There is no question about the high level of composition and performance on this album. I had expected something a bit like the Flower Kings because of the association between the two bands but Moon Safari certainly have cut their own path with this album.

'Diamonds' is the third track to really stand out and beg for repeat listens with its beautiful piano intro and strong melody. I picked out the lines about Sid Barrett during the first listen because I had only finished reading Mark Blake's book on Pink Floyd a few weeks earlier and I had read the same thing.

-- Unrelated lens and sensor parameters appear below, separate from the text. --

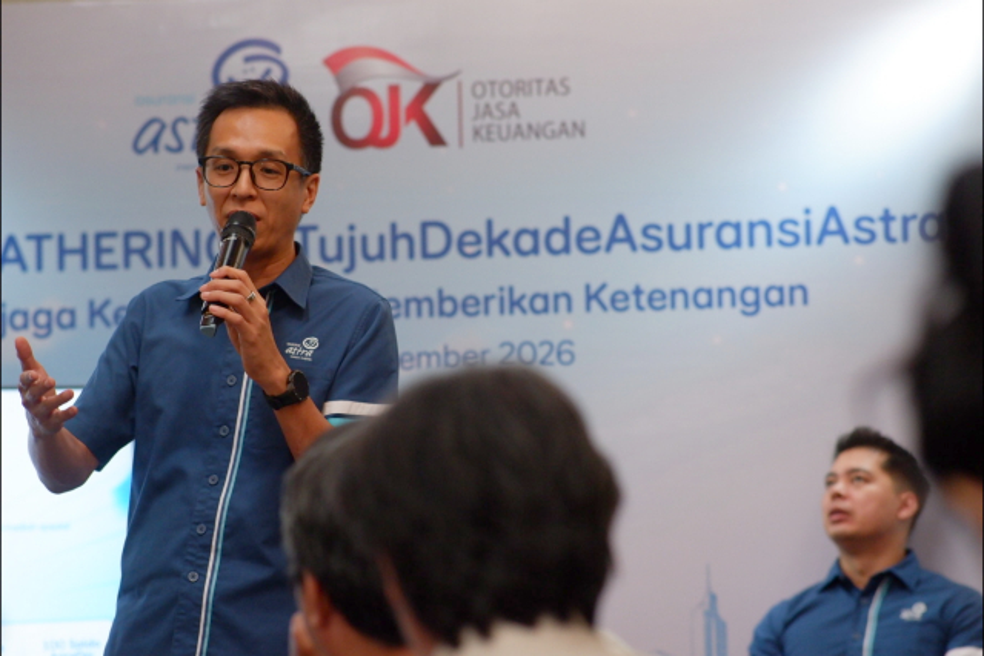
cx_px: 492
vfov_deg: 10.7
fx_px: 3499
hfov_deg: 16.0
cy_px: 328
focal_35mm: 128
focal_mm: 85
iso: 3200
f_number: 2.5
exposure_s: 1/500
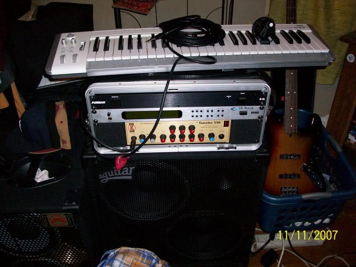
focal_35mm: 34
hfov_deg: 54.0
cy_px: 134
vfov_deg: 41.8
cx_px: 178
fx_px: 350
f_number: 2.8
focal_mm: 5.7
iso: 160
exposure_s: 1/60
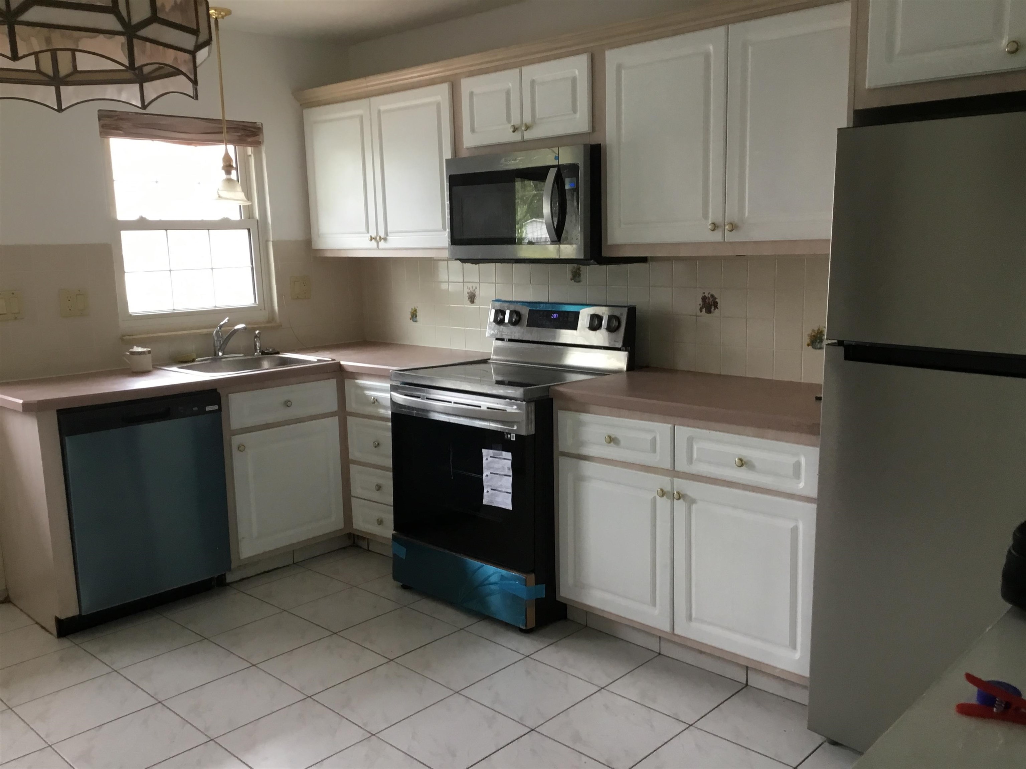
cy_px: 384
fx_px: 919
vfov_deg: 45.4
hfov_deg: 58.4
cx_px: 513
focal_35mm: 31
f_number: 2.4
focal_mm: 3.3
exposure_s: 1/30
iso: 64
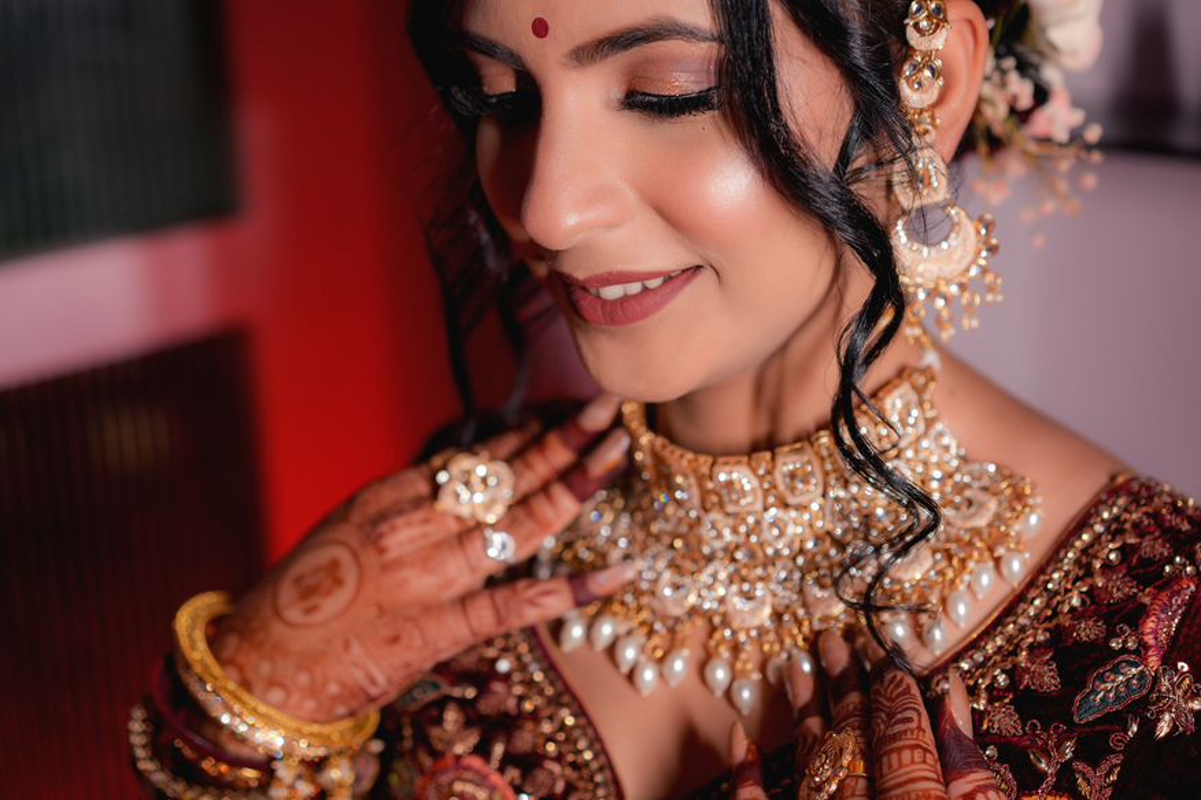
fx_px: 1835
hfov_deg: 36.2
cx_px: 600
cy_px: 400
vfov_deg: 24.6
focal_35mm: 55
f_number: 2.8
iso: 250
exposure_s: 1/100
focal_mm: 55
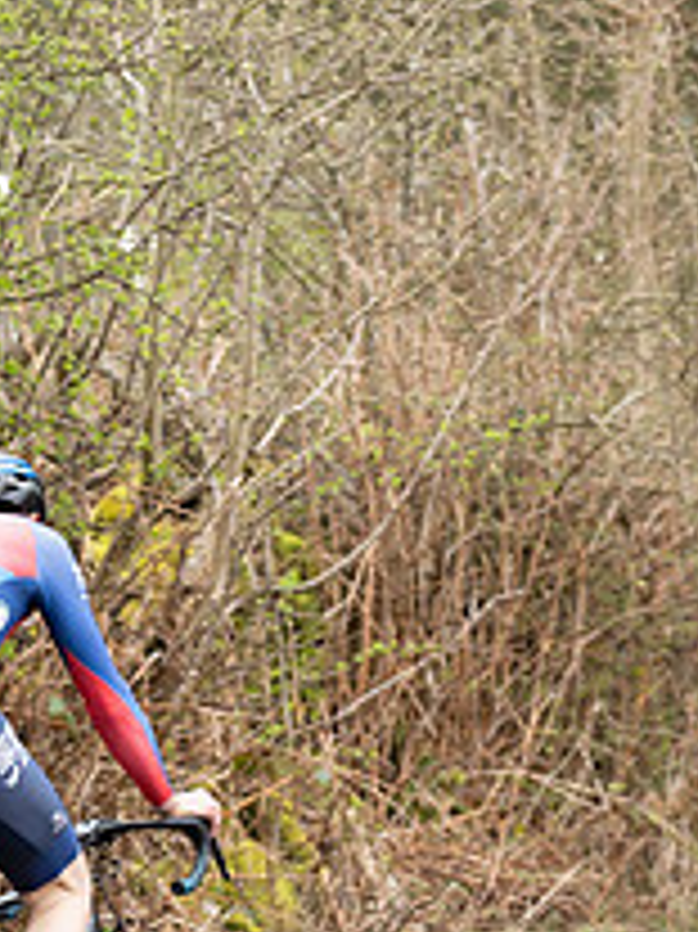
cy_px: 772
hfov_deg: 7.8
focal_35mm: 189
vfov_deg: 10.4
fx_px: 5087
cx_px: 59
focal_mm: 70
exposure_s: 1/1000
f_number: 3.5
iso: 1250
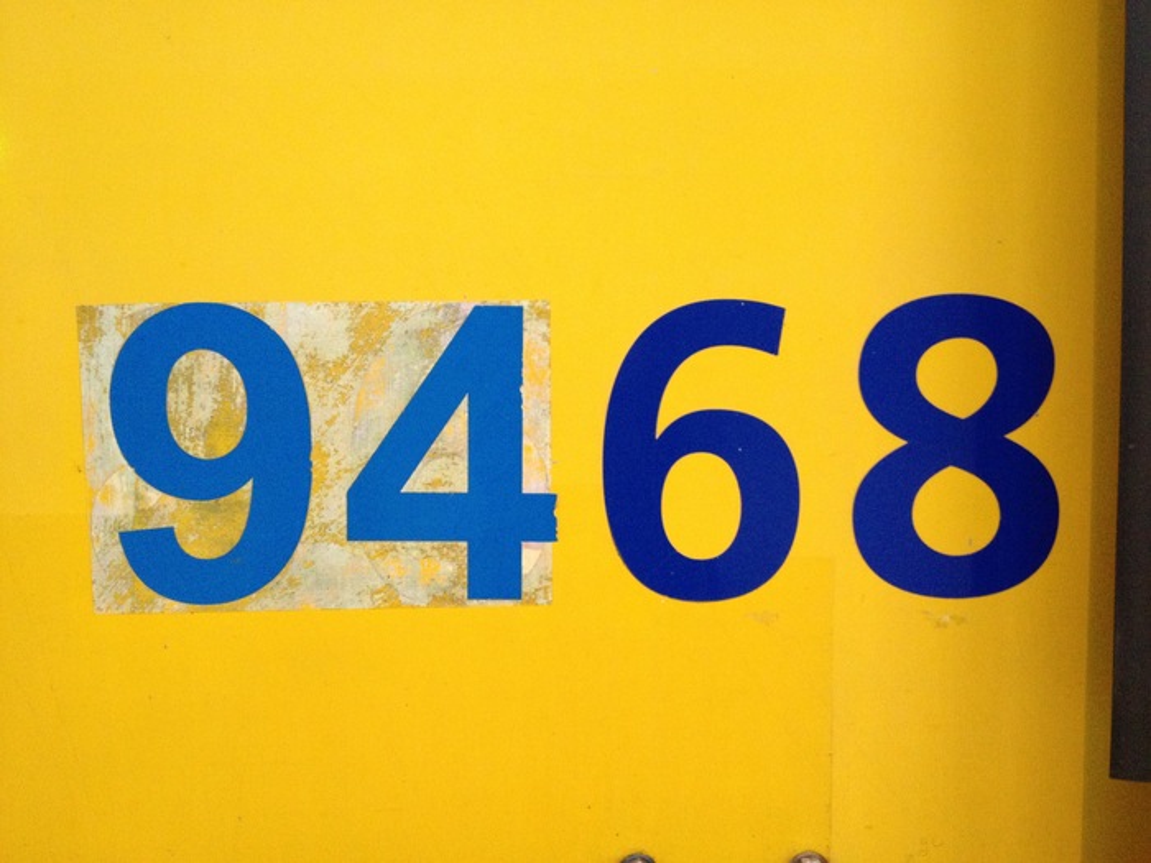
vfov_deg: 40.7
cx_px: 576
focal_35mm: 35
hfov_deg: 52.6
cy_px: 432
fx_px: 1164
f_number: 2.4
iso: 320
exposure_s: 1/20
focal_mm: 4.28
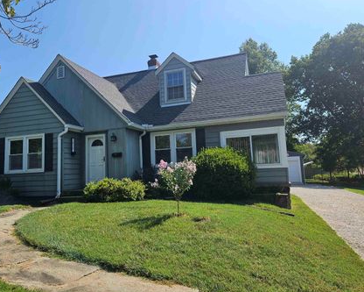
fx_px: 291
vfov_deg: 53.2
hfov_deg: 63.9
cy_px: 142
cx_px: 164
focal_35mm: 27
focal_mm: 5.4
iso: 25
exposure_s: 1/1824
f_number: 1.8
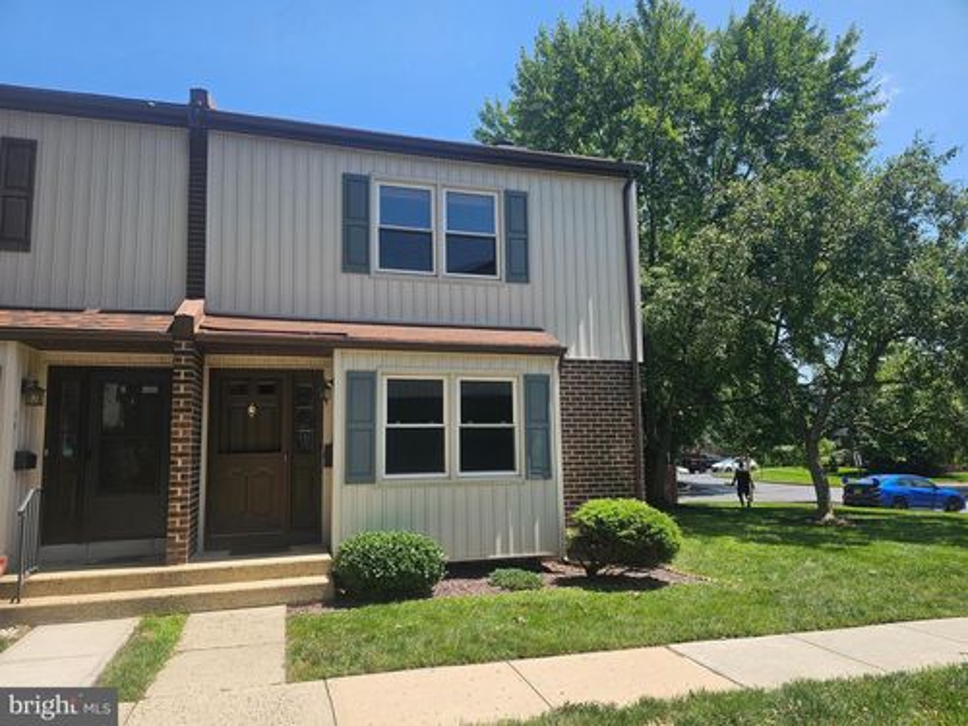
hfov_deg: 73.9
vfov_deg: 58.9
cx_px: 484
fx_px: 643
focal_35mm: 23
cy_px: 363
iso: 10
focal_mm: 6.3
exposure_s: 1/437
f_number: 1.7
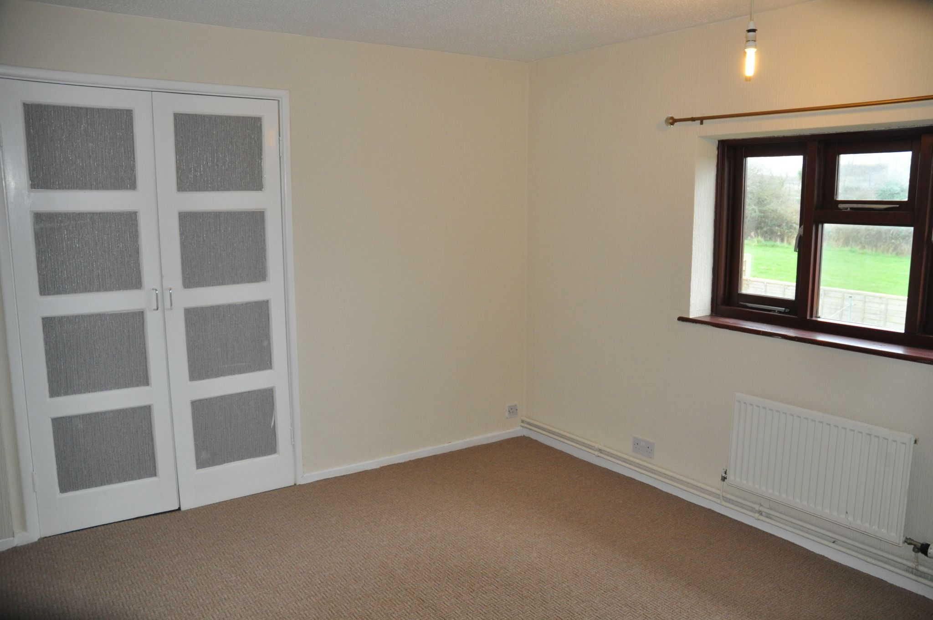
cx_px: 466
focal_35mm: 27
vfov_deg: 47.8
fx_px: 699
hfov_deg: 67.4
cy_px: 310
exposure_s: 1/60
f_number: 3.5
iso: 800
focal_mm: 18
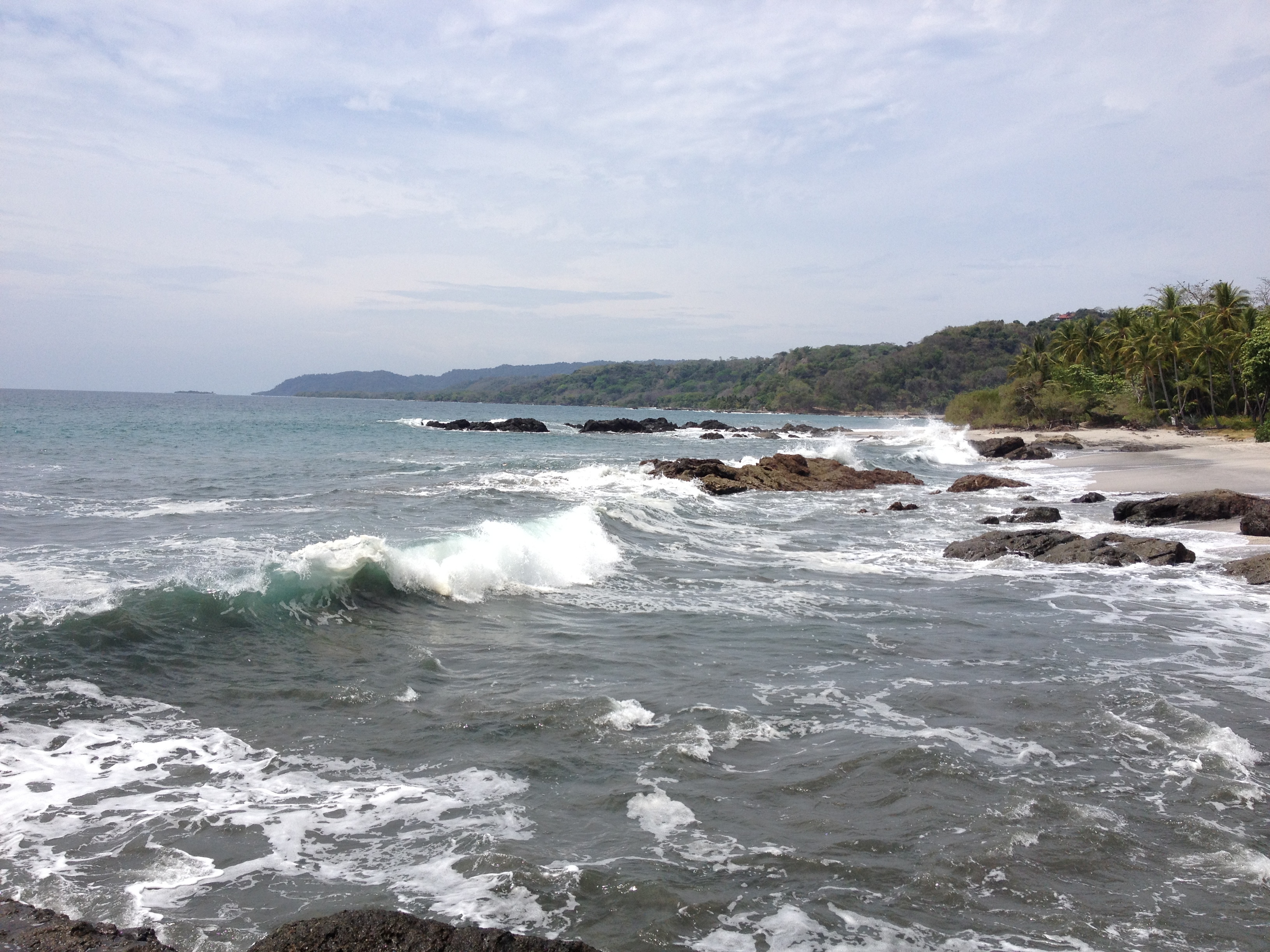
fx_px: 1284
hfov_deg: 52.6
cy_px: 476
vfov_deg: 40.7
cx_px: 635
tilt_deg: -7.1
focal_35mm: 35
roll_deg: -1.4
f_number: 2.4
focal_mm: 4.28
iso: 50
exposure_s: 1/3247
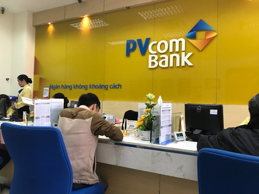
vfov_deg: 49.7
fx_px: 209
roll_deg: -1.2
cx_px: 130
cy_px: 97
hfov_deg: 63.5
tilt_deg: +1.9
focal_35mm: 28
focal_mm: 3.99
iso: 40
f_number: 1.8
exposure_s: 1/25
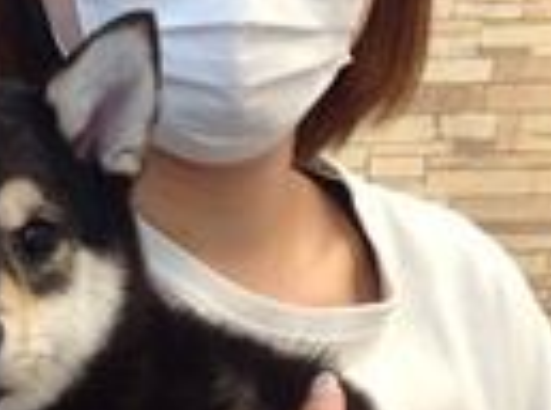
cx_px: -218
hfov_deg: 11.7
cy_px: 158
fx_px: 2587
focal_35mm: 163
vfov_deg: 9.1
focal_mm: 4.28
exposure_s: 1/40
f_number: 2.4
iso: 50
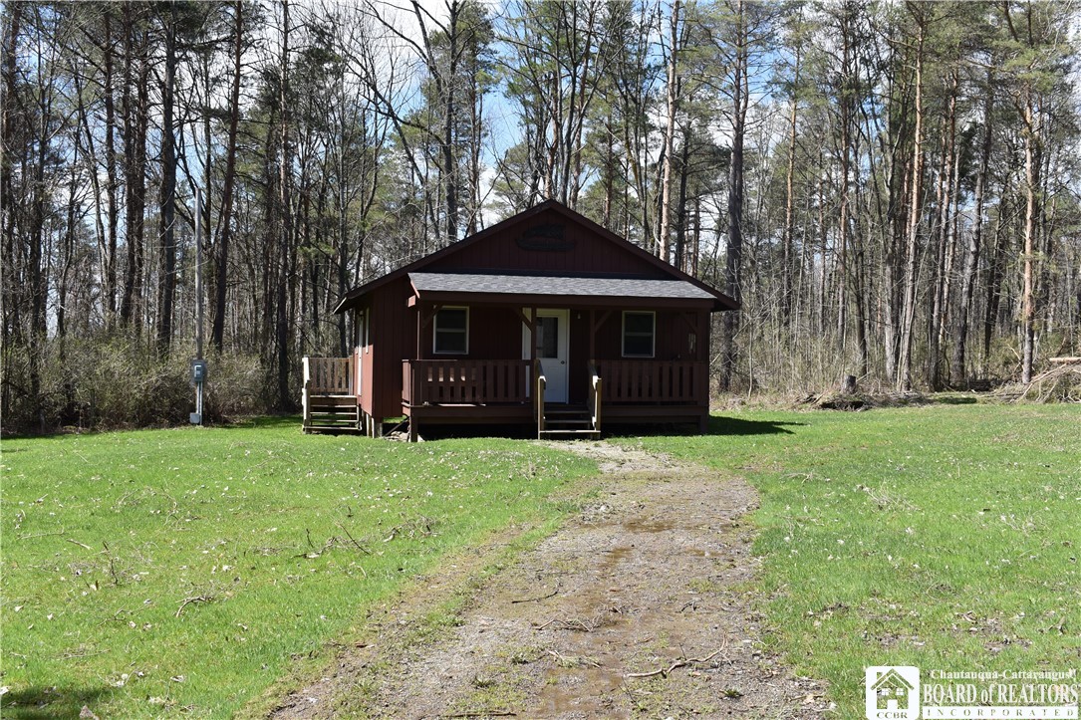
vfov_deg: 33.0
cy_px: 360
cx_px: 540
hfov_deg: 47.9
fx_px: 1216
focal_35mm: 40
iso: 200
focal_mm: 27
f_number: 8
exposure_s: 1/250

'I don't know if this is really true or not, but a friend told me Sid Barrett said, that the only way to be free is to lie still in your bed and there's no end to the possibilities.'

I find myself pleased to hear a lot of the instruments and musical passages on this album, but there was one thing that kind of nagged at me. Was the music too cheery? Was it too much like children's prog (especially "Sugar Band")? Then I read one reviewer's comment that this sounds like an album for a musical and I realized he was quite right. I could easily imagine people dancing and singing on a theatre stage to much of the music here. In fact, I introduced some of the music to a friend of mine who loves musicals and dance performances and she said it might just be the kind of album she can enjoy listening to. Wow! Prog for the ladies at last? (This last comment made with apologies to the ladies who already have embraced this genre of music)

I've read other reviewers say that the older albums are better, so perhaps I should check those out. But for now I still keep spinning three or four of the tracks on a regular basis. The musical talent and quality of the sounds on this CD make me want to give it a good rating.